Print all of the records below word for word and line for line, but leave the pictures out.

>> START GIVEN DATA

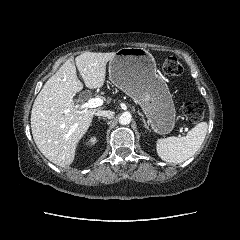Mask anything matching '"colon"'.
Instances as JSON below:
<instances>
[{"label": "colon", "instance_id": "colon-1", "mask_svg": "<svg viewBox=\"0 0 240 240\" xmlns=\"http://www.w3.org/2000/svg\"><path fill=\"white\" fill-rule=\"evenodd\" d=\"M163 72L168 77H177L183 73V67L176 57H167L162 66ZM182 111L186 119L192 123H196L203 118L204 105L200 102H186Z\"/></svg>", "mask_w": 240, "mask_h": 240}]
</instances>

>> END GIVEN DATA

◆ **CORRECT RESULT**
Mask anything matching '"colon"'.
Instances as JSON below:
<instances>
[{"label": "colon", "instance_id": "colon-1", "mask_svg": "<svg viewBox=\"0 0 240 240\" xmlns=\"http://www.w3.org/2000/svg\"><path fill=\"white\" fill-rule=\"evenodd\" d=\"M163 72L168 77H177L183 73V67L176 57H167L162 66ZM182 111L186 119L192 123H196L203 118L204 105L200 102H186Z\"/></svg>", "mask_w": 240, "mask_h": 240}]
</instances>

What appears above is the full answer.